Matteo Farina aveva delle potenzialità infinite che gli avrebbero permesso di diventare qualunque cosa avesse desiderato: eccellente in matematica e fisica era anche portato per le materie letterarie, fuori dall’ambito scolastico era il leader di una band di cui era il frontman ed il cantante ed all’occasione anche il chitarrista ed il bassista (strumenti che riusciva a suonare con la medesima bravura), inoltre eccelleva anche in campo sportivo, capace com’era di districarsi al meglio in più sport.

Con queste caratteristiche a 19 anni hai solo un mondo di possibilità che ti si dipana di fronte, ma, purtroppo, un male troppo difficile da battere non gli ha permesso di svilupparne nessuna. Poco prima che compiesse 18 anni, Matteo si è dovuto confrontare con un tumore al cervello, negli anni successivi la sua lotta si è combattuta tra sale operatorie e letto della sua camera, ma nonostante i 4 interventi a vincere è stato il tumore.

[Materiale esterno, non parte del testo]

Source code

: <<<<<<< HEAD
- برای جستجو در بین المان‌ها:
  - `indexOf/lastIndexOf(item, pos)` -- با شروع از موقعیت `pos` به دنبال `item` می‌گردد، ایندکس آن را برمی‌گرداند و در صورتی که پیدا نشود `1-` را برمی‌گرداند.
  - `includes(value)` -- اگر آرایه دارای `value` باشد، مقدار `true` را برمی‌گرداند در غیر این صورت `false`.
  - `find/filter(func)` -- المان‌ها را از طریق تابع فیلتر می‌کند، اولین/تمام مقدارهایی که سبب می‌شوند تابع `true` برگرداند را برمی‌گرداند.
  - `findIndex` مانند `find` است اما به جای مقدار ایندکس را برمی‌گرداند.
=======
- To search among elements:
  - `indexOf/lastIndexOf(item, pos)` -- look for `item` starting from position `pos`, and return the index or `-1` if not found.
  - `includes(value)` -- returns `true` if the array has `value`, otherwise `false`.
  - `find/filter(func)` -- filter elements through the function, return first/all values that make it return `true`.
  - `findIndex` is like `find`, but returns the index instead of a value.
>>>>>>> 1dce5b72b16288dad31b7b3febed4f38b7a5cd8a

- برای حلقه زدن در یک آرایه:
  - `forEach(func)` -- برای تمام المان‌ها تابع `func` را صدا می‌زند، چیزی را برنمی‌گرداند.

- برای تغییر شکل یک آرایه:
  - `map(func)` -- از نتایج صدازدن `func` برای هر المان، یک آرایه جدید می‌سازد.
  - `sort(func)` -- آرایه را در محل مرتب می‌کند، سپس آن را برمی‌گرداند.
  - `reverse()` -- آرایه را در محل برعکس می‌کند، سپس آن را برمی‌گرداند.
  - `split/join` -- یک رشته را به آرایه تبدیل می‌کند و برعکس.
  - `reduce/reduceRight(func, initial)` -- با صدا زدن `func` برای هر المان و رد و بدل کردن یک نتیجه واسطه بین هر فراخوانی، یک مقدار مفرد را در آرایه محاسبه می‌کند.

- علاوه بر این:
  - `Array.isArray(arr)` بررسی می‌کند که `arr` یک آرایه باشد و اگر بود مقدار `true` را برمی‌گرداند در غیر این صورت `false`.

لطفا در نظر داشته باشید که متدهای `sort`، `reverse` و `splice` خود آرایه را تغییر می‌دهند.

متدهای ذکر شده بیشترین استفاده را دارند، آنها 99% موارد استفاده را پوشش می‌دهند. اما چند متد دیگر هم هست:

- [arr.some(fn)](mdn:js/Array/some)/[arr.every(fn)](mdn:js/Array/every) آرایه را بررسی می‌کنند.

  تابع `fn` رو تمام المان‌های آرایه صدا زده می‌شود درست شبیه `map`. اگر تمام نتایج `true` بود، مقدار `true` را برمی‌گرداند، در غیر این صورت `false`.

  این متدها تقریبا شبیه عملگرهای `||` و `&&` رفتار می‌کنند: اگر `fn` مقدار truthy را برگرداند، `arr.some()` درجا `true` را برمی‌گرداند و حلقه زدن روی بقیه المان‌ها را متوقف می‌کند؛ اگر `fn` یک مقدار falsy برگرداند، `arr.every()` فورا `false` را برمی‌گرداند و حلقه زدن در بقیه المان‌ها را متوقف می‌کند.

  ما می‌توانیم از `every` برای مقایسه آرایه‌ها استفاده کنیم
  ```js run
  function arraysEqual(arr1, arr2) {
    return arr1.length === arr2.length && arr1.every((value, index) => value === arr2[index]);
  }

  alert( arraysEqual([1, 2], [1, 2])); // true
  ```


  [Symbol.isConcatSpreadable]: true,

Da quando è morto i suoi sostenitori sono aumentati giorno dopo giorno su gruppi Facebook e gruppi Instagram in cui si chiedeva di fare diventare Matteo un Santo, si un Santo perché questo ragazzo dotato di talento infinito, oltre ad eccellere in ogni campo della vita, era anche un convinto sostenitore della Religione e giorno dopo giorno provava a portare il messaggio di Dio tra i suoi coetanei in quella che lui stesso definiva la sua missione.

Proprio in questi giorni il processo ecclesiastico per fare di Matteo il primo Santo salentino (il ragazzo era nato ad Avellino ma era cresciuto a Brindisi) si sta svolgendo con data di conclusione fissata per il 27 aprile 2017

In attesa che il processo di beatificazione si concluda, la ‘Repubblica’ ha intervistato il preside della scuola dove Matteo studiava, questo ne parla come di un ragazzo eccezionale che, nonostante la malattia, riusciva a comunicare una serenità fuori dal comune, secondo lui il ragazzo aveva tutte le caratteristiche per essere considerato un vincente: “Era molto severo, con sé stesso e con gli altri. Ma nessuno lo ha mai preso in giro. Era un leader, gli altri ragazzi lo percepivano come la guida della classe, della scuola”.

Quando poi gli viene chiesto se avesse mai provato imbarazzo per la condizione di salute di Matteo, il preside risponde che ogni tanto gli è capitato di sentirsi a disagio per come affrontava un evento così traumatico, ma poi aggiunge che il suo modo di rapportarsi cancellava ogni differenza e sensazione di disagio. Quando poi gli viene chiesto se pensava che potesse divenire Santo questo risponde:

“Le racconto un aneddoto. Negli ultimi mesi di vita la scuola organizzò una festa in occasione del suo ritorno da Hannover: fu l’ultimo intervento e lui era già sulla sedia a rotelle. Festeggiammo tutti insieme. Alla fine della festa lo accompagnai fuori, rimanemmo da soli. Sapevo che non l’avrei rivisto, lo sentivo. Mi disse: ‘Preside, farai grandi cose. Vai avanti e non avere mai paura”. Fu profetico. La digitalizzazione della scuola all’epoca non era ancora partita. Mi ricordo quella scena come fosse ieri. Fu profetico”.